UniversalPropositions / UP-1.0

Universal Proposition Banks for Multilingual Semantic Role Labeling
Other
99 stars 18 forks source link

adapt all datasets to the same conllus format #7

Closed arademaker closed 3 years ago

arademaker commented 4 years ago

This PR:

  1. rename all .conllu files to .conllus adjusting the columns and arguments to make all data follow the same format. That is, all sentences have at least 11 columns. Columns from 1 to 10 follow the CoNLL-U format specification and column 11 specific the predicates in the sentence. For each predicate in column 11, we have one more "predicate column" in the sentence.

  2. In the scripts directory, we have some AWK scripts. In particular, we have long-short.awk and short-long.awk that change arguments from A[0-9M] to ARG[0-9M] and vice-versa. Some scripts may not be useful once this PR is accepted (e.g. the conlluf-conllus.awk was used to convert the previous "fake" CoNLL-U format to the new .conllus format).

  3. I fixed a bug in the English dataset where some sentences ended up having tokens with a different number of columns. Underscore (_) is used to denote unspecified values in all fields, following the CoNLL-U format.

Pending issue:

We still have one difference between the files in the English dataset and the other languages. Each predicate column in the English dataset has a V and C-V (see here) tags indicating the position of the predicate besides its arguments. In other languages, these tags are not presented in the predicates columns, only column 11 identify the tokens annotated as predicates.

arademaker commented 4 years ago

@huaiyu-zhu any update ?

arademaker commented 4 years ago

We may need to think again about this PR. First, because the golden EN data maybe be submitted to https://github.com/propbank/propbank-release instead of being here.
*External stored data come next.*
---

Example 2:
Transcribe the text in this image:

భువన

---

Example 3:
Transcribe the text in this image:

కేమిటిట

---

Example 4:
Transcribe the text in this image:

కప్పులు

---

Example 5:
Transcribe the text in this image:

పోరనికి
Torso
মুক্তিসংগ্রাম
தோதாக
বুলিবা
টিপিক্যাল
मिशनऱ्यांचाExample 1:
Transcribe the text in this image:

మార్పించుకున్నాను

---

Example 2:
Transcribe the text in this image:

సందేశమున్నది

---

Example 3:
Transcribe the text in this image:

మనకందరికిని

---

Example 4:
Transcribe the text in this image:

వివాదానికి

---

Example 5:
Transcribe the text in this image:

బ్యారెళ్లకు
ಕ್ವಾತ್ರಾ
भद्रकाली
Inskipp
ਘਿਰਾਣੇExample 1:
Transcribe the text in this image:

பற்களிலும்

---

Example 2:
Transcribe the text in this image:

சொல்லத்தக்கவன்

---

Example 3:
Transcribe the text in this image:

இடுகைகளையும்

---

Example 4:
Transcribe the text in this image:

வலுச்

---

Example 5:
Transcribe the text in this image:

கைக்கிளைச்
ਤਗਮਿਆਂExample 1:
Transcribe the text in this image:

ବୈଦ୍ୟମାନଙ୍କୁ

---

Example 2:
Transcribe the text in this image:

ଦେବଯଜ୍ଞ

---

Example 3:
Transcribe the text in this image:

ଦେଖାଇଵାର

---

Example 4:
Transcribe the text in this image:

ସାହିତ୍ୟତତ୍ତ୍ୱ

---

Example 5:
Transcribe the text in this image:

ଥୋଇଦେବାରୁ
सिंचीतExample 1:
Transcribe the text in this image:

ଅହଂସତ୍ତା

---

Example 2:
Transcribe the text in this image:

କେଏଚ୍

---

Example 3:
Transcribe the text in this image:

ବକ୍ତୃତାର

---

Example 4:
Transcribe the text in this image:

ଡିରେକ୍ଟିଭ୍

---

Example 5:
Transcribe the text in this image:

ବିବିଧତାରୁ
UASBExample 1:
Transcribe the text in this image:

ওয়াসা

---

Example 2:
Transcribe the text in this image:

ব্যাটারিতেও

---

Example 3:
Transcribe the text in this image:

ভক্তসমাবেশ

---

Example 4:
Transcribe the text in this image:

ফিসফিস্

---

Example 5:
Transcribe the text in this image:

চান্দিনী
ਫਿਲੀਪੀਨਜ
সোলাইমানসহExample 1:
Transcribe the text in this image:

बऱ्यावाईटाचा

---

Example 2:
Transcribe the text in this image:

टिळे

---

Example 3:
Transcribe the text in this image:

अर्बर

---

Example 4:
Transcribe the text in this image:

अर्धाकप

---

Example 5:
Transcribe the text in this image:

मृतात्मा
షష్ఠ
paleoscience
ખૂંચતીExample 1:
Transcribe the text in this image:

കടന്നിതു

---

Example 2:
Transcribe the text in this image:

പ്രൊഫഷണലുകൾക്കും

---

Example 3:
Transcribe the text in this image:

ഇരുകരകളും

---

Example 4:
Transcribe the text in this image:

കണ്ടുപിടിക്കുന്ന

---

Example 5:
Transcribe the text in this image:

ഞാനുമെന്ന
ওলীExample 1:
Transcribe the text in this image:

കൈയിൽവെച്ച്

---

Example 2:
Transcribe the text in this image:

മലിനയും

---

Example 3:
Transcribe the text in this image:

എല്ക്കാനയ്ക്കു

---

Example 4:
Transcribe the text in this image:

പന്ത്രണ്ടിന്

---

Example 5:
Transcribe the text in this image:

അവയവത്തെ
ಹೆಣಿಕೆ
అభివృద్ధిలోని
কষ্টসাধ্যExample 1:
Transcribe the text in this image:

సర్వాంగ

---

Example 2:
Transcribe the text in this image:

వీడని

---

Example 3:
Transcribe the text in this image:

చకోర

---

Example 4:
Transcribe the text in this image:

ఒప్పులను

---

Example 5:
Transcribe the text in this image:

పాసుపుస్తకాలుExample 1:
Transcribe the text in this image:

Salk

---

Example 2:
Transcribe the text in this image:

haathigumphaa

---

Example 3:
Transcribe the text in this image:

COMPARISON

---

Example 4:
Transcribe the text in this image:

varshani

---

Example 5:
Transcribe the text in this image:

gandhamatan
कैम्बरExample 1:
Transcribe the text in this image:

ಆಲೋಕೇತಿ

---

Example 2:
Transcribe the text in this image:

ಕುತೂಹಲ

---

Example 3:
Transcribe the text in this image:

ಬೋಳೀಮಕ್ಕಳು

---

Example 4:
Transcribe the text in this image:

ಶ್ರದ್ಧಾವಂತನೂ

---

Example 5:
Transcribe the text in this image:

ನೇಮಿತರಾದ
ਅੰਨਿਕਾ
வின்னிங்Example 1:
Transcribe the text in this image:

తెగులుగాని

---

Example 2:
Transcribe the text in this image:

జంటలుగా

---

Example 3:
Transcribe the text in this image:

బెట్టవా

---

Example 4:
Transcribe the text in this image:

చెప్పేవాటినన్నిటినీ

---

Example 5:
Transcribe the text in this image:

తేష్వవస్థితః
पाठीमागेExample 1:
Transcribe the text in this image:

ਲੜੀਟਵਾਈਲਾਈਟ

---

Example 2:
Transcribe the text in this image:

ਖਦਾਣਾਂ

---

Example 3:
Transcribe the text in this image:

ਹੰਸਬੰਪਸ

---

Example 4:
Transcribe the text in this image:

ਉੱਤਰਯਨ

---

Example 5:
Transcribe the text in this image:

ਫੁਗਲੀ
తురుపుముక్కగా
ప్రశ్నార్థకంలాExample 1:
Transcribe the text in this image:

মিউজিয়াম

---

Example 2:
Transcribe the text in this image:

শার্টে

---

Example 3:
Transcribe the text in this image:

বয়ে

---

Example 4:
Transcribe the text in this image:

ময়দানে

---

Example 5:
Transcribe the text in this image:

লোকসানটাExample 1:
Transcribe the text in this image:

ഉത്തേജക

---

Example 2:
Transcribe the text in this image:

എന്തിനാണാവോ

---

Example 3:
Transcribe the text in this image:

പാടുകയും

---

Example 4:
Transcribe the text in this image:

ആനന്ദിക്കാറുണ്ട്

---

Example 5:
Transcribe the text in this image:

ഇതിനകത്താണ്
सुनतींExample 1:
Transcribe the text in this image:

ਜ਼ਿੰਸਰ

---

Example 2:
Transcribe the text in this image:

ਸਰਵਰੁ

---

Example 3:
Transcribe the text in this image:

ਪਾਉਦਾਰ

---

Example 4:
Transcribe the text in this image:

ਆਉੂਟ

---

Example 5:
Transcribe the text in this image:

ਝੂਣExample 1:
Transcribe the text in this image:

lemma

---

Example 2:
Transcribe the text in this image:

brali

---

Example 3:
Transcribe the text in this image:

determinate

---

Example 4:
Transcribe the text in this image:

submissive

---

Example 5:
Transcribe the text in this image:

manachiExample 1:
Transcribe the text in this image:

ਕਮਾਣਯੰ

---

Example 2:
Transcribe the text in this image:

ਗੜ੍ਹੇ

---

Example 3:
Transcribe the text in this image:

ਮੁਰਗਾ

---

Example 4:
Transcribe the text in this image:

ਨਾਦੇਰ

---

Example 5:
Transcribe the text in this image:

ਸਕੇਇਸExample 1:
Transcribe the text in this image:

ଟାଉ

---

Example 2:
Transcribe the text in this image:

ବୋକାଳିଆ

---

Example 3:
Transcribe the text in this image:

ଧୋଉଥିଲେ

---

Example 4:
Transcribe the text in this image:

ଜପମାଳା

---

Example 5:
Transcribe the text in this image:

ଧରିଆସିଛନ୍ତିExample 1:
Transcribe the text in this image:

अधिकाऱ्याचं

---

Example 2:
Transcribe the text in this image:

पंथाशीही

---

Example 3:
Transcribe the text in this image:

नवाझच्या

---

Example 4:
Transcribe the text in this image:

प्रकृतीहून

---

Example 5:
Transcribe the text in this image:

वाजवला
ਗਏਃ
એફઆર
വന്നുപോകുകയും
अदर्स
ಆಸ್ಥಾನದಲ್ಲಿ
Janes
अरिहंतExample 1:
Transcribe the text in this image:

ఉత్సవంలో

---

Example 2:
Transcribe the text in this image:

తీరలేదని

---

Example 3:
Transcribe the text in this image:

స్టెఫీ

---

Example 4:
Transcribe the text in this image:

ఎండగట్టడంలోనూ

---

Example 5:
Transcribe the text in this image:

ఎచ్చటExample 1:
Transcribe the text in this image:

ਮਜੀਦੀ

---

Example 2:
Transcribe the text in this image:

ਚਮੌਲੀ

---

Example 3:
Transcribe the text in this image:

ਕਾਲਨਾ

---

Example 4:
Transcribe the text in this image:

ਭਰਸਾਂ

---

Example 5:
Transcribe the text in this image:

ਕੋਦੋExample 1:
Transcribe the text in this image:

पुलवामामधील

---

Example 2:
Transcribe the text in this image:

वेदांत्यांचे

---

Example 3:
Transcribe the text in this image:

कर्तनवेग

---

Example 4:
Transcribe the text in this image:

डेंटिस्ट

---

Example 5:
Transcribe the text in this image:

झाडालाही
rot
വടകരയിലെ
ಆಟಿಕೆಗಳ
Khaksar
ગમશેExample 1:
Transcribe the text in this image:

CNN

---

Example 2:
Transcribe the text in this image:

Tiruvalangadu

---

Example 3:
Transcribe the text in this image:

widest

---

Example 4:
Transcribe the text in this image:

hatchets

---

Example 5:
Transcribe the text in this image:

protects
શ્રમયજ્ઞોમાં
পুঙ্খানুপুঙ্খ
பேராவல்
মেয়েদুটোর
The question is how we can make clear the data here that is golden (manually revised) from the one produced automatically.

Second, because the conllus may not be the best approach compared to https://universaldependencies.org/ext-format.html.

alanakbik commented 4 years ago

@arademaker I'd be happy to join the discussion on this!

arademaker commented 3 years ago

please ignore this PR. In a new PR I am suggesting the adoption of conllup format.